Fomil to use geotextiles for sea walls

Foam Mattings (India) Ltd. (Fomil), a State government undertaking, is all set to use coir geotextiles and coir bags for the construction of eco-friendly sea walls and sea groynes instead of granite boulders. S. Ratnakumar, Managing Director of Fomil, told The Hindu here that the company had already used the products in two portions of the Vizhinjam harbour at Thiruvananthapuram. The Harbour Engineering Department (HED) had used them to construct two groynes, each 50 m long and four m wide. Mr. Ratnakumar said that satisfied with the geotextile groynes at Vizhinjam, the HED was going to use the products for the construction of the harbour road inside the Tangasseri Breakwater Complex at Kollam.

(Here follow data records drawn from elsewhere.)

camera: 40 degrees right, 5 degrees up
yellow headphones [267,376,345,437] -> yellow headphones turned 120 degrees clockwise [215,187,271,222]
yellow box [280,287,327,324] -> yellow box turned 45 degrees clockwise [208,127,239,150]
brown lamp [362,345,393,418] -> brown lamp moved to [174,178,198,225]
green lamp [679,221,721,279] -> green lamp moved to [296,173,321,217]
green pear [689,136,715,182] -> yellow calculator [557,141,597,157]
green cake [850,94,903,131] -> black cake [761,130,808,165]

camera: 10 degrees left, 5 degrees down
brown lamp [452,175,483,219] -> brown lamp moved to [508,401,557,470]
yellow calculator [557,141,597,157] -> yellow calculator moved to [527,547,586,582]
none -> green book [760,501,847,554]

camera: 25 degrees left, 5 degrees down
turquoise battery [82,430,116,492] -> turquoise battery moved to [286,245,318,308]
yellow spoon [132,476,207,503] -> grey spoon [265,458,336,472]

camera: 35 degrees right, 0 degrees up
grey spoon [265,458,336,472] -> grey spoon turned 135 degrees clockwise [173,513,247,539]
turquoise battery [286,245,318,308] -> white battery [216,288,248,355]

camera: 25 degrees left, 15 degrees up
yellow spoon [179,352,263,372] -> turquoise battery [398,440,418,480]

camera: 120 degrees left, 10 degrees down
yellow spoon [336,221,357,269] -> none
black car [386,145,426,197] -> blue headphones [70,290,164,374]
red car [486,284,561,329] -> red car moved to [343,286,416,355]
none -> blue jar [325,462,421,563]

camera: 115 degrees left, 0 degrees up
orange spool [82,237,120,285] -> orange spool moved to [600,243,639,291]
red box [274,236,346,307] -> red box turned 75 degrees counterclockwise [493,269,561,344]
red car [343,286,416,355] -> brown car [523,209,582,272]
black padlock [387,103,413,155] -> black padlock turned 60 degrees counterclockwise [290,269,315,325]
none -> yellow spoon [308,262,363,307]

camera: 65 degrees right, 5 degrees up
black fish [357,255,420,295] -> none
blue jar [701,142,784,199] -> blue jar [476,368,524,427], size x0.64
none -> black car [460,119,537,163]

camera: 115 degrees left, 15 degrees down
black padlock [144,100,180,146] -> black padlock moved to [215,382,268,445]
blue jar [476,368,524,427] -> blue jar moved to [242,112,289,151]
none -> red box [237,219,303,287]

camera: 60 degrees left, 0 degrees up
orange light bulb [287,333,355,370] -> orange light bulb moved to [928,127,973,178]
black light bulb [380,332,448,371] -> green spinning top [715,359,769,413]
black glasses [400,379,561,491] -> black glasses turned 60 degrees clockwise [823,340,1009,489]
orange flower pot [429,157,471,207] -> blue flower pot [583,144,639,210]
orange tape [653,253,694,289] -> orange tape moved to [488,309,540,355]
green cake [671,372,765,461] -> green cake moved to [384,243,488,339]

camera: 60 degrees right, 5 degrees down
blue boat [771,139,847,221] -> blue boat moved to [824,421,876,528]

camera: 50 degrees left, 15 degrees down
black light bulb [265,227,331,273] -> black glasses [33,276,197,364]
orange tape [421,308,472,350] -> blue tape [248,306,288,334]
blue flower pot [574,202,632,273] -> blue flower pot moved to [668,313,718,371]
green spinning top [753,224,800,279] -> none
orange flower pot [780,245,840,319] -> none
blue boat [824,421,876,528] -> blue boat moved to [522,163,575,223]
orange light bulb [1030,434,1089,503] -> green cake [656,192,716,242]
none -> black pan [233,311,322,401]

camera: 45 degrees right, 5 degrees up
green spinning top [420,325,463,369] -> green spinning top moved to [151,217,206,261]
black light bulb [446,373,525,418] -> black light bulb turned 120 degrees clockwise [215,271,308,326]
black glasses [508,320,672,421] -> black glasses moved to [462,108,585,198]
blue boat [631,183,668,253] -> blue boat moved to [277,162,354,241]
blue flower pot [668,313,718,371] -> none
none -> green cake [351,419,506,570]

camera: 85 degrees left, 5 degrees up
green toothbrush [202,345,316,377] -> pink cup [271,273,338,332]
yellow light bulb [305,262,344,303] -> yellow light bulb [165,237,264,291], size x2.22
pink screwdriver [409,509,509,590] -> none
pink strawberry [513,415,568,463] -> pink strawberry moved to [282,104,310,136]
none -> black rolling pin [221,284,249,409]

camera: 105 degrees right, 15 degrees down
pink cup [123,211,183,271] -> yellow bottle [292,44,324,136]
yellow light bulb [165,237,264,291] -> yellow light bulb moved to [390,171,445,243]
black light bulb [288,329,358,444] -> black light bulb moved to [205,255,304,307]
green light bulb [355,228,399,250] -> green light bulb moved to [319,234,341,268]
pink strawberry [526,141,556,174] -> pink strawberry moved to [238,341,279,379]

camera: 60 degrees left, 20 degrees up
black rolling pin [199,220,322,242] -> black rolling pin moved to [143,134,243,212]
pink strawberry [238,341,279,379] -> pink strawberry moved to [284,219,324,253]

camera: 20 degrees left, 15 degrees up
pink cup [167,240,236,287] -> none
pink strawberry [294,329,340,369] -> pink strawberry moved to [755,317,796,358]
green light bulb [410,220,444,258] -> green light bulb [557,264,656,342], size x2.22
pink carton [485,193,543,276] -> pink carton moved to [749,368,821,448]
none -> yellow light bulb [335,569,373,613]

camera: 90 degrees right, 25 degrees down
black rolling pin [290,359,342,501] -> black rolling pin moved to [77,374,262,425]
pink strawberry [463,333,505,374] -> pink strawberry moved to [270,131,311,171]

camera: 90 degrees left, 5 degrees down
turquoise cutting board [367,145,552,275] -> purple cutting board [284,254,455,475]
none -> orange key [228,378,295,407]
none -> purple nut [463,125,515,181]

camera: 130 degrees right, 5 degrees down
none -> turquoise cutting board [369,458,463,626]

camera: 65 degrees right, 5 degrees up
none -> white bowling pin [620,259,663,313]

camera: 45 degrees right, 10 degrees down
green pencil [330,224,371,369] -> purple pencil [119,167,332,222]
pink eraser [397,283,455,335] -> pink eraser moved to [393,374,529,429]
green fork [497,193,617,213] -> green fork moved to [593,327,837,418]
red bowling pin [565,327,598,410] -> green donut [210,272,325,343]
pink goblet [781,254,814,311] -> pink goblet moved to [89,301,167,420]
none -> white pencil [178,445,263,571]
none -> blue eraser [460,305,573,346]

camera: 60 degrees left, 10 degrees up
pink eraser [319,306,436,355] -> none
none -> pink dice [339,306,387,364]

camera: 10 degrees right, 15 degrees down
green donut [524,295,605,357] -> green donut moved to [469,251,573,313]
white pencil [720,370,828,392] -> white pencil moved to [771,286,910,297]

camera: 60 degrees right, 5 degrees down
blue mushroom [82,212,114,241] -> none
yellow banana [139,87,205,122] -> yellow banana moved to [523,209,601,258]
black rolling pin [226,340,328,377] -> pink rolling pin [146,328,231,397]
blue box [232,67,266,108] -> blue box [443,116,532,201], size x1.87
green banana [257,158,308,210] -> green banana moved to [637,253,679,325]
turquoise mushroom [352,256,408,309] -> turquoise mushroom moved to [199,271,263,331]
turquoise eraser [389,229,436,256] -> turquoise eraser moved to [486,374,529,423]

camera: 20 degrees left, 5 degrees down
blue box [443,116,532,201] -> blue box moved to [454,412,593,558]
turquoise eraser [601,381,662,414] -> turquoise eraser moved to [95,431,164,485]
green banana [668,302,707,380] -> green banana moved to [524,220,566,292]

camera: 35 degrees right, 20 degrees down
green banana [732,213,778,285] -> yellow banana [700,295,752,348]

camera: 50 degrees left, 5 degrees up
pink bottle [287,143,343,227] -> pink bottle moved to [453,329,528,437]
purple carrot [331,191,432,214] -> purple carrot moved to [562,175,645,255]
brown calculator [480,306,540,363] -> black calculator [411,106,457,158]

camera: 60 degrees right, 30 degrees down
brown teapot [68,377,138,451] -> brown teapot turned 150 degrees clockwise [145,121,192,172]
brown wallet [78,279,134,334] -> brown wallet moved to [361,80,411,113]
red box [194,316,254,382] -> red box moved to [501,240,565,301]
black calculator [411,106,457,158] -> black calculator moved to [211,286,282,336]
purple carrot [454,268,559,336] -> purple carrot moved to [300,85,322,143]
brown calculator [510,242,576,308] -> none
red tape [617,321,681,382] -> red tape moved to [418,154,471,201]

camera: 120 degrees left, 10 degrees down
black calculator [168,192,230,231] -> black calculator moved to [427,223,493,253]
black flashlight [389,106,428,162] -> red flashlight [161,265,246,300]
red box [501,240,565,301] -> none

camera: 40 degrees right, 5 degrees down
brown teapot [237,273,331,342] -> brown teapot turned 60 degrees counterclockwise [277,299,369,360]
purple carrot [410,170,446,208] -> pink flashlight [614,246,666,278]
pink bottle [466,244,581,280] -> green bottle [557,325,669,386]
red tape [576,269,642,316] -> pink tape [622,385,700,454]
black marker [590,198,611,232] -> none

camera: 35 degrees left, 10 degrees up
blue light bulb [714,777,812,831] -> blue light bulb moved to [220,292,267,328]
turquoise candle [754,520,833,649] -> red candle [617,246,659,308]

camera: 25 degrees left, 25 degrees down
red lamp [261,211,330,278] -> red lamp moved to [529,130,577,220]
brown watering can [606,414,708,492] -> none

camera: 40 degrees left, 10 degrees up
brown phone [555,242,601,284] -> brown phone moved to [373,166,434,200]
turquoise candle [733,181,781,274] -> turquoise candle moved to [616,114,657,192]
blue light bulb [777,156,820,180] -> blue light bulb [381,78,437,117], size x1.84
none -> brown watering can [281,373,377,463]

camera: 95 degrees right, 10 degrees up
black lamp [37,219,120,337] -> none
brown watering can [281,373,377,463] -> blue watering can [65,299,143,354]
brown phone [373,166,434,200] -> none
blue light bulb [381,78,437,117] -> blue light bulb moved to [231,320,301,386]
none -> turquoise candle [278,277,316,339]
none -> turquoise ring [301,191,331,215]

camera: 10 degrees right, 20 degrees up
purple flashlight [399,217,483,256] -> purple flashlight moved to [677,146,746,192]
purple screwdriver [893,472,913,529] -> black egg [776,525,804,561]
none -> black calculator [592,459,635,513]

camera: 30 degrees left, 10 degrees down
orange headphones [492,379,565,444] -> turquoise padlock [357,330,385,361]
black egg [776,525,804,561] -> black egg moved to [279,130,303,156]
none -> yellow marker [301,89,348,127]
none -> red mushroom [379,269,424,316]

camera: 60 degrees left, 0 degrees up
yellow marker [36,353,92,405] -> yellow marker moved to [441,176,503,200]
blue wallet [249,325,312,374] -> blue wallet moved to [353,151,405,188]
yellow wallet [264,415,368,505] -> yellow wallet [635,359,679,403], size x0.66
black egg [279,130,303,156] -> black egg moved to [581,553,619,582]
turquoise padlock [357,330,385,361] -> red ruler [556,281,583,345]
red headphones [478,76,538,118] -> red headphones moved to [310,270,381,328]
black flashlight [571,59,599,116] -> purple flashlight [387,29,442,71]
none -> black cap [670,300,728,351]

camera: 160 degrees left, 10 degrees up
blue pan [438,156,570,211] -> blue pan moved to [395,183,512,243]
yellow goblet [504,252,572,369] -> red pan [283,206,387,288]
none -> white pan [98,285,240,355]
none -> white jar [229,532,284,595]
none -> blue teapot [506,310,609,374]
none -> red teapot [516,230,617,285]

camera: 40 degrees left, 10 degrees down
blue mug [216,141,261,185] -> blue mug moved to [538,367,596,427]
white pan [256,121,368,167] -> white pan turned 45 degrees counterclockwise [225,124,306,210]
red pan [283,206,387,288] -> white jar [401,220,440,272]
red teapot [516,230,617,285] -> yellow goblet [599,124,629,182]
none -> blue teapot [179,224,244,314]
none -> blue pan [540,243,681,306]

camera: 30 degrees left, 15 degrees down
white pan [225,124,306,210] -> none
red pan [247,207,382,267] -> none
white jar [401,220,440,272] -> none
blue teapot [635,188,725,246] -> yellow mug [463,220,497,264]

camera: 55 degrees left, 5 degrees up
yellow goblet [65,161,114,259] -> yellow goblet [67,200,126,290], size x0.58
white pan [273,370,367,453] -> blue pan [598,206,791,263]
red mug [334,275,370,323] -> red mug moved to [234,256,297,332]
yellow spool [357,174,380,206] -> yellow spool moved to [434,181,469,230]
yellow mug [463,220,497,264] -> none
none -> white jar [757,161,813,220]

The geotextile sea wall was found not only to be eco-friendly but also fishermen friendly as it did not damage their boats.The research and development committee of the State government's National Coir Research and Management Institute has sanctioned Fomil's proposal to conduct a feasibility study on the construction of sea walls in the coastal areas of Kollam. The study follows a request from Kollam Collector A. Shajahan.A pilot sea wall project has been proposed at Kazhukanthuruthu in Alapad panchayat in the district.  Mr. Ratnakumar said Fomil's coir geotextiles had been successfully used in the construction of a 1.4-km causeway at Thuravur in Alappuzha district. It had been used to strengthen the sidewalls of water harvesting ponds in various places in the State and in the yard of the 400-kV substation of the National Power Grid Corporation at Dharwad in Karnataka.